*Directions*: The data must be copied over exactly and in full.

*Saved data entries*:

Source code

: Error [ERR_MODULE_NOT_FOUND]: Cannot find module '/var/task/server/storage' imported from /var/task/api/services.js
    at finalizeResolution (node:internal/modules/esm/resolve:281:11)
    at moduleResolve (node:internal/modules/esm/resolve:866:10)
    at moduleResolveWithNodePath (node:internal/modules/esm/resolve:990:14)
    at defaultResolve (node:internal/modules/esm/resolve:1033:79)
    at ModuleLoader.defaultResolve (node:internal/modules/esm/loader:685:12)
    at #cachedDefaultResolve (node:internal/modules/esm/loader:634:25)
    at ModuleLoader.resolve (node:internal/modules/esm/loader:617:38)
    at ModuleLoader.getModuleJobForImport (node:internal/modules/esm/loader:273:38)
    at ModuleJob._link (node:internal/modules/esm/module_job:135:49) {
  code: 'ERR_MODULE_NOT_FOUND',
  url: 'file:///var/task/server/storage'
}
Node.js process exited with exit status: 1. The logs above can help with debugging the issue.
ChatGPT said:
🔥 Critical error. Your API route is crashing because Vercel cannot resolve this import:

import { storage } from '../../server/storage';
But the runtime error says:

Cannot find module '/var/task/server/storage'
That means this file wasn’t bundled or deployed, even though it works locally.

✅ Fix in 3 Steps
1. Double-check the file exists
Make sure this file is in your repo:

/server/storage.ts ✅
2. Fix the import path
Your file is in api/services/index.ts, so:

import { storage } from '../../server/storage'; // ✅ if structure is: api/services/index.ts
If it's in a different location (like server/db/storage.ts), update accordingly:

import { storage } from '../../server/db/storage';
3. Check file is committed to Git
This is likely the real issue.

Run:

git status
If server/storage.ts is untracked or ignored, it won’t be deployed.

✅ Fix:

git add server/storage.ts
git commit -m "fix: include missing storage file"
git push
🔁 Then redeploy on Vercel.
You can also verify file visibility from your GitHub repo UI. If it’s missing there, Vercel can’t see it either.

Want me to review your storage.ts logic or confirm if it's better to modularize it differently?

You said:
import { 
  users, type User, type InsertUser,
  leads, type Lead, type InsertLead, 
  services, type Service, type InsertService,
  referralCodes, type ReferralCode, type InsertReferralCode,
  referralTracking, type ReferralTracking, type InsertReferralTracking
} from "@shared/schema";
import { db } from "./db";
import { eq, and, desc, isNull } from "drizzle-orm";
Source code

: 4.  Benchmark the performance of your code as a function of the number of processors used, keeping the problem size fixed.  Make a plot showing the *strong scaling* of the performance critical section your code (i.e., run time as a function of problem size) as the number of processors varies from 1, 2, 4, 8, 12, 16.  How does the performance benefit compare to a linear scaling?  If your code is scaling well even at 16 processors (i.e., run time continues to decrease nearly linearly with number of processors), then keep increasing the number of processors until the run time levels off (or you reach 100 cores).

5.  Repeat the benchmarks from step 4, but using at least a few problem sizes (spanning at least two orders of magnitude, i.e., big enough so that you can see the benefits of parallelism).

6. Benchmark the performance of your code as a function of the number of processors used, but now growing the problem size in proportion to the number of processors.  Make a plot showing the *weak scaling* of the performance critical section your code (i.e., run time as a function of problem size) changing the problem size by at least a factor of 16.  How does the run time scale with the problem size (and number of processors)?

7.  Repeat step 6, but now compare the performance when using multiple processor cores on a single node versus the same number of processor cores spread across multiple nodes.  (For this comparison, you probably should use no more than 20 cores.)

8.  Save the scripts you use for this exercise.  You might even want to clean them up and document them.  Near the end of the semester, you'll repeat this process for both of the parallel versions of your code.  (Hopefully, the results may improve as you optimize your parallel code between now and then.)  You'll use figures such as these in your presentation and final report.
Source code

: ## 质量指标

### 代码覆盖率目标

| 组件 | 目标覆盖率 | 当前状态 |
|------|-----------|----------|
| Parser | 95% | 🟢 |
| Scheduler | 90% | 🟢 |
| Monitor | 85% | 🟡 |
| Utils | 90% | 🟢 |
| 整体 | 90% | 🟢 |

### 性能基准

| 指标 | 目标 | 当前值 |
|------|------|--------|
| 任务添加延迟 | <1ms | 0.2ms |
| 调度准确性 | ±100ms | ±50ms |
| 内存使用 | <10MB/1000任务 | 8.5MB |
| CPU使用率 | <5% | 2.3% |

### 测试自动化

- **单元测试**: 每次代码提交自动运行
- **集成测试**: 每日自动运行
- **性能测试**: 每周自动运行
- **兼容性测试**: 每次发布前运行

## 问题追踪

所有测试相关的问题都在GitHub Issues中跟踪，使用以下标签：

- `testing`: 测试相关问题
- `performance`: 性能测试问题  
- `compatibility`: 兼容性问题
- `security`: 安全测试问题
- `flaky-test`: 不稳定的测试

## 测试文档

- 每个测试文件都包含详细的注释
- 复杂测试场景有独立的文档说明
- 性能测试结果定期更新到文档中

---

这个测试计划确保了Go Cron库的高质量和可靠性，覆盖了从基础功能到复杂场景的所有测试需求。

*Expected answer*:
Source code

: Error [ERR_MODULE_NOT_FOUND]: Cannot find module '/var/task/server/storage' imported from /var/task/api/services.js
    at finalizeResolution (node:internal/modules/esm/resolve:281:11)
    at moduleResolve (node:internal/modules/esm/resolve:866:10)
    at moduleResolveWithNodePath (node:internal/modules/esm/resolve:990:14)
    at defaultResolve (node:internal/modules/esm/resolve:1033:79)
    at ModuleLoader.defaultResolve (node:internal/modules/esm/loader:685:12)
    at #cachedDefaultResolve (node:internal/modules/esm/loader:634:25)
    at ModuleLoader.resolve (node:internal/modules/esm/loader:617:38)
    at ModuleLoader.getModuleJobForImport (node:internal/modules/esm/loader:273:38)
    at ModuleJob._link (node:internal/modules/esm/module_job:135:49) {
  code: 'ERR_MODULE_NOT_FOUND',
  url: 'file:///var/task/server/storage'
}
Node.js process exited with exit status: 1. The logs above can help with debugging the issue.
ChatGPT said:
🔥 Critical error. Your API route is crashing because Vercel cannot resolve this import:

import { storage } from '../../server/storage';
But the runtime error says:

Cannot find module '/var/task/server/storage'
That means this file wasn’t bundled or deployed, even though it works locally.

✅ Fix in 3 Steps
1. Double-check the file exists
Make sure this file is in your repo:

/server/storage.ts ✅
2. Fix the import path
Your file is in api/services/index.ts, so:

import { storage } from '../../server/storage'; // ✅ if structure is: api/services/index.ts
If it's in a different location (like server/db/storage.ts), update accordingly:

import { storage } from '../../server/db/storage';
3. Check file is committed to Git
This is likely the real issue.

Run:

git status
If server/storage.ts is untracked or ignored, it won’t be deployed.

✅ Fix:

git add server/storage.ts
git commit -m "fix: include missing storage file"
git push
🔁 Then redeploy on Vercel.
You can also verify file visibility from your GitHub repo UI. If it’s missing there, Vercel can’t see it either.

Want me to review your storage.ts logic or confirm if it's better to modularize it differently?

You said:
import { 
  users, type User, type InsertUser,
  leads, type Lead, type InsertLead, 
  services, type Service, type InsertService,
  referralCodes, type ReferralCode, type InsertReferralCode,
  referralTracking, type ReferralTracking, type InsertReferralTracking
} from "@shared/schema";
import { db } from "./db";
import { eq, and, desc, isNull } from "drizzle-orm";
Source code

: 4.  Benchmark the performance of your code as a function of the number of processors used, keeping the problem size fixed.  Make a plot showing the *strong scaling* of the performance critical section your code (i.e., run time as a function of problem size) as the number of processors varies from 1, 2, 4, 8, 12, 16.  How does the performance benefit compare to a linear scaling?  If your code is scaling well even at 16 processors (i.e., run time continues to decrease nearly linearly with number of processors), then keep increasing the number of processors until the run time levels off (or you reach 100 cores).

5.  Repeat the benchmarks from step 4, but using at least a few problem sizes (spanning at least two orders of magnitude, i.e., big enough so that you can see the benefits of parallelism).

6. Benchmark the performance of your code as a function of the number of processors used, but now growing the problem size in proportion to the number of processors.  Make a plot showing the *weak scaling* of the performance critical section your code (i.e., run time as a function of problem size) changing the problem size by at least a factor of 16.  How does the run time scale with the problem size (and number of processors)?

7.  Repeat step 6, but now compare the performance when using multiple processor cores on a single node versus the same number of processor cores spread across multiple nodes.  (For this comparison, you probably should use no more than 20 cores.)

8.  Save the scripts you use for this exercise.  You might even want to clean them up and document them.  Near the end of the semester, you'll repeat this process for both of the parallel versions of your code.  (Hopefully, the results may improve as you optimize your parallel code between now and then.)  You'll use figures such as these in your presentation and final report.
Source code

: ## 质量指标

### 代码覆盖率目标

| 组件 | 目标覆盖率 | 当前状态 |
|------|-----------|----------|
| Parser | 95% | 🟢 |
| Scheduler | 90% | 🟢 |
| Monitor | 85% | 🟡 |
| Utils | 90% | 🟢 |
| 整体 | 90% | 🟢 |

### 性能基准

| 指标 | 目标 | 当前值 |
|------|------|--------|
| 任务添加延迟 | <1ms | 0.2ms |
| 调度准确性 | ±100ms | ±50ms |
| 内存使用 | <10MB/1000任务 | 8.5MB |
| CPU使用率 | <5% | 2.3% |

### 测试自动化

- **单元测试**: 每次代码提交自动运行
- **集成测试**: 每日自动运行
- **性能测试**: 每周自动运行
- **兼容性测试**: 每次发布前运行

## 问题追踪

所有测试相关的问题都在GitHub Issues中跟踪，使用以下标签：

- `testing`: 测试相关问题
- `performance`: 性能测试问题  
- `compatibility`: 兼容性问题
- `security`: 安全测试问题
- `flaky-test`: 不稳定的测试

## 测试文档

- 每个测试文件都包含详细的注释
- 复杂测试场景有独立的文档说明
- 性能测试结果定期更新到文档中

---

这个测试计划确保了Go Cron库的高质量和可靠性，覆盖了从基础功能到复杂场景的所有测试需求。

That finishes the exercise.